No matter, Kansas lawmakers say.

They have no intention of altering their plan to have private companies run the state’s $1.1 billion Medicaid program, the state’s chief medical officer says.

The court will rule whether the Patient Protection and Affordable Care Act of 2010, informally known as Obamacare, violates the U.S. Constitution by requiring people to buy health insurance. Nearly two dozen states, including Kansas, contend federal officials are overstepping those constitutional bounds.

The court could uphold the law, overturn it, or just change parts of it. Any of those outcomes could alter the rules and funding for Medicaid, the state’s largest single health insurance plan, providing coverage for some 300,000 low-income women, children, seniors and people with disabilities.

“We’re making our plans on the assumption that the Affordable Care Act won’t be there,” said Dr. Robert Moser, Kansas Department of Health and Environment secretary.

Kansas is seeking a solution for containing Medicaid costs, whatever the Court rules, he said.

Specifically, Kansas is seeking federal permission – a waiver –  to abandon Medicaid’s traditional practice of using tax money to pay doctors, nurses and other professionals directly for care given Medicaid patients.

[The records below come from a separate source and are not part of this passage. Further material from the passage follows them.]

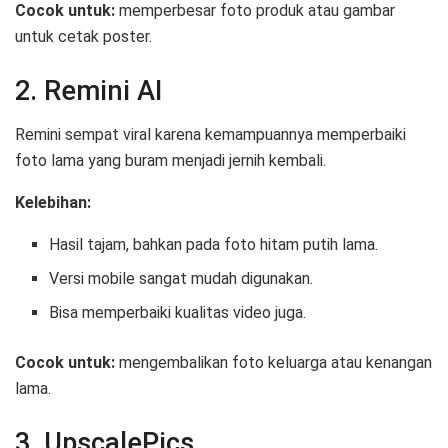
Cocok untuk:
memperbesar foto produk atau gambar
untuk cetak poster.
2. Remini AI
Remini sempat viral karena kemampuannya memperbaiki
foto lama yang buram menjadi jernih kembali.
Kelebihan:
Hasil tajam, bahkan pada foto hitam putih lama.
Versi mobile sangat mudah digunakan.
Bisa memperbaiki kualitas video juga.
Cocok untuk:
mengembalikan foto keluarga atau kenangan
lama.
3. UpscalePics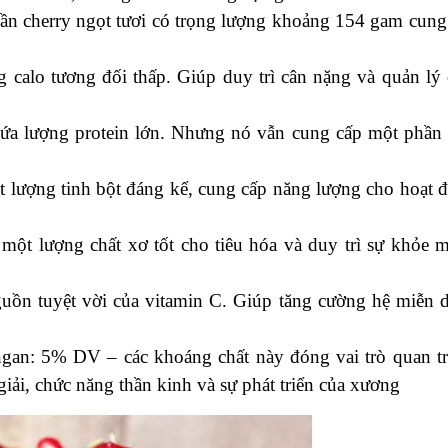
ần cherry ngọt tươi có trọng lượng khoảng 154 gam cung
g calo tương đối thấp. Giúp duy trì cân nặng và quản lý 
ứa lượng protein lớn. Nhưng nó vẫn cung cấp một phần
t lượng tinh bột đáng kể, cung cấp năng lượng cho hoạt 
một lượng chất xơ tốt cho tiêu hóa và duy trì sự khỏe 
uồn tuyệt vời của vitamin C. Giúp tăng cường hệ miễn d
an: 5% DV – các khoáng chất này đóng vai trò quan t
 giải, chức năng thần kinh và sự phát triển của xương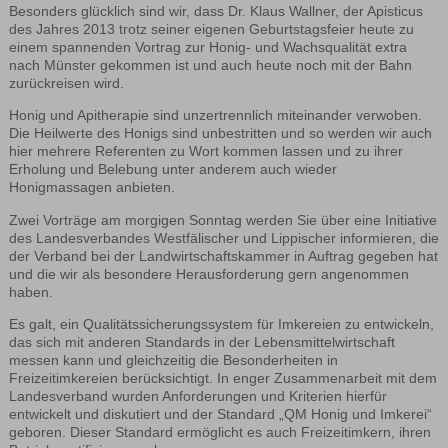
Besonders glücklich sind wir, dass Dr. Klaus Wallner, der Apisticus
des Jahres 2013 trotz seiner eigenen Geburtstagsfeier heute zu
einem spannenden Vortrag zur Honig- und Wachsqualität extra
nach Münster gekommen ist und auch heute noch mit der Bahn
zurückreisen wird.
Honig und Apitherapie sind unzertrennlich miteinander verwoben.
Die Heilwerte des Honigs sind unbestritten und so werden wir auch
hier mehrere Referenten zu Wort kommen lassen und zu ihrer
Erholung und Belebung unter anderem auch wieder
Honigmassagen anbieten.
Zwei Vorträge am morgigen Sonntag werden Sie über eine Initiative
des Landesverbandes Westfälischer und Lippischer informieren, die
der Verband bei der Landwirtschaftskammer in Auftrag gegeben hat
und die wir als besondere Herausforderung gern angenommen
haben.
Es galt, ein Qualitätssicherungssystem für Imkereien zu entwickeln,
das sich mit anderen Standards in der Lebensmittelwirtschaft
messen kann und gleichzeitig die Besonderheiten in
Freizeitimkereien berücksichtigt. In enger Zusammenarbeit mit dem
Landesverband wurden Anforderungen und Kriterien hierfür
entwickelt und diskutiert und der Standard „QM Honig und Imkerei“
geboren. Dieser Standard ermöglicht es auch Freizeitimkern, ihren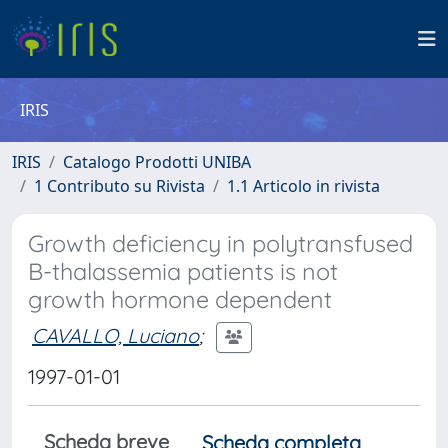
IRIS
IRIS
Catalogo Prodotti UNIBA
1 Contributo su Rivista
1.1 Articolo in rivista
Growth deficiency in polytransfused
B-thalassemia patients is not
growth hormone dependent
CAVALLO, Luciano
;
1997-01-01
Scheda breve
Scheda completa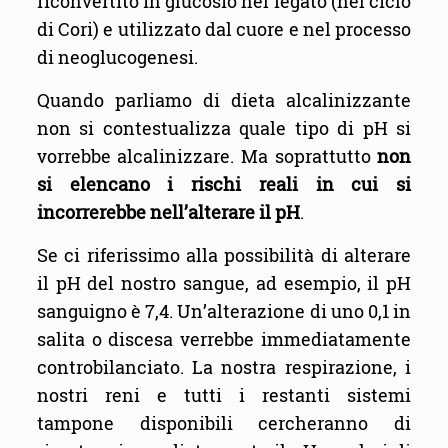
riconvertito in glucosio nel fegato (nel ciclo
di Cori) e utilizzato dal cuore e nel processo
di neoglucogenesi.
Quando parliamo di dieta alcalinizzante
non si contestualizza quale tipo di pH si
vorrebbe alcalinizzare. Ma soprattutto
non
si elencano i rischi reali in cui si
incorrerebbe nell’alterare il pH
.
Se ci riferissimo alla possibilità di alterare
il pH del nostro sangue, ad esempio, il pH
sanguigno è 7,4. Un’alterazione di uno 0,1 in
salita o discesa verrebbe immediatamente
controbilanciato. La nostra respirazione, i
nostri reni e tutti i restanti sistemi
tampone disponibili cercheranno di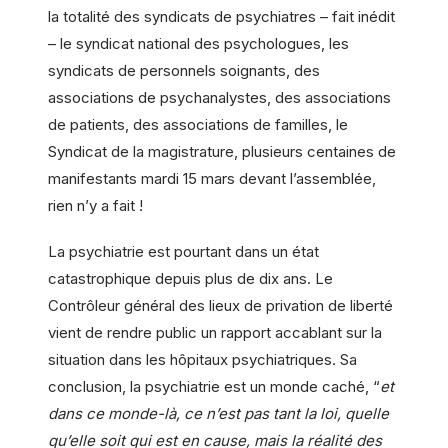
la totalité des syndicats de psychiatres – fait inédit
– le syndicat national des psychologues, les
syndicats de personnels soignants, des
associations de psychanalystes, des associations
de patients, des associations de familles, le
Syndicat de la magistrature, plusieurs centaines de
manifestants mardi 15 mars devant l’assemblée,
rien n’y a fait !
La psychiatrie est pourtant dans un état
catastrophique depuis plus de dix ans. Le
Contrôleur général des lieux de privation de liberté
vient de rendre public un rapport accablant sur la
situation dans les hôpitaux psychiatriques. Sa
conclusion, la psychiatrie est un monde caché, “
et
dans ce monde-là, ce n’est pas tant la loi, quelle
qu’elle soit qui est en cause, mais la réalité des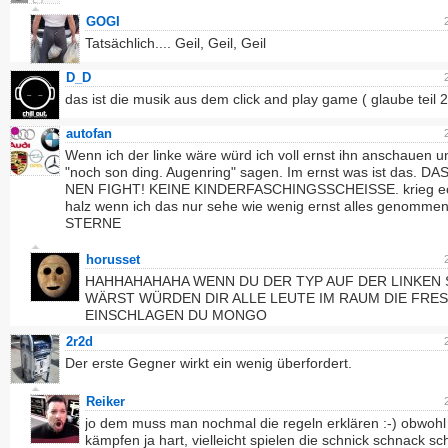
GOGI
Tatsächlich.... Geil, Geil, Geil
D_D
das ist die musik aus dem click and play game ( glaube teil 2
autofan
Wenn ich der linke wäre würd ich voll ernst ihn anschauen u
"noch son ding. Augenring" sagen. Im ernst was ist das. DA
NEN FIGHT! KEINE KINDERFASCHINGSSCHEISSE. krieg ec
halz wenn ich das nur sehe wie wenig ernst alles genommen
STERNE
horusset
HAHHAHAHAHA WENN DU DER TYP AUF DER LINKEN 
WÄRST WÜRDEN DIR ALLE LEUTE IM RAUM DIE FRE
EINSCHLAGEN DU MONGO
2r2d
Der erste Gegner wirkt ein wenig überfordert.
Reiker
jo dem muss man nochmal die regeln erklären :-) obwohl
kämpfen ja hart, vielleicht spielen die schnick schnack s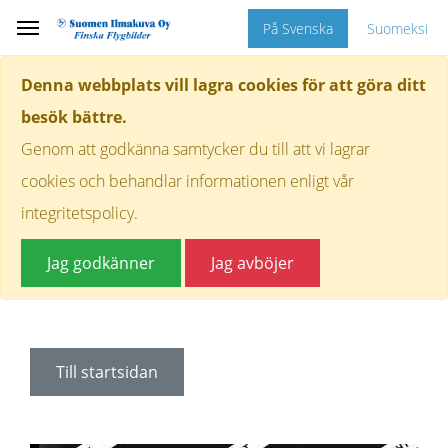
På Svenska
Suomeksi
Denna webbplats vill lagra cookies för att göra ditt
besök bättre.
Genom att godkänna samtycker du till att vi lagrar
cookies och behandlar informationen enligt vår
integritetspolicy.
Jag godkänner
Jag avböjer
Till startsidan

In its stead, state officials propose using a system they’re calling KanCare.

Under KanCare, Medicaid patients would join a managed-care company, hired by the state with the responsibility of coordinating patient treatments and contracting with providers to provide the help for a fixed cost, whatever that may be. 

Five managed-care companies are bidding to become one of the three hired to run the program, Moser said.

Kansas’ share of its joint state and federal Medicaid expenses now runs about $1.1 billion a year, or 18 percent of the state’s general fund budget, and was projected to increase by at least 6.6 percent annually for five years. Each of the proposals from the managed-care applicants would slow growth to below that 6.6 percent level and reduce projected spending by $368 million through 2017, Moser said.

So, whatever the Supreme Court rules, “KanCare won’t be changed,” Moser told Kansas Reporter.

Some Medicaid users and their families are skeptical of the proposed changes.

Joe Michaud is executive director of Developmental Services of Northwest Kansas in Hays. He told a Kansas Department of Health and Environment hearing June 20 that preparing to suddenly turn the process over to private companies, which haven’t yet been chosen, is unsettling, particularly after two decades of negotiating care contracts in public.

Developmental Services is a nonprofit organization that provides support for 500 children and adults with mild to severe disabilities in northwestern Kansas.

“Don’t gamble with our money,” Michaud said at the hearing.

Dick Wilson, an activist and former director of AARP Kansas, said members of his organization “have some real concerns about transparency” regarding the new proposals.

None of the documents Kansas has filed on KanCare’s behalf provide sufficient detail about what the new program might cost users or how the care users would receive would differ from what they get now, Wilson said. 

“There are very few specifics that show how this change will actually improve service,” Wilson said.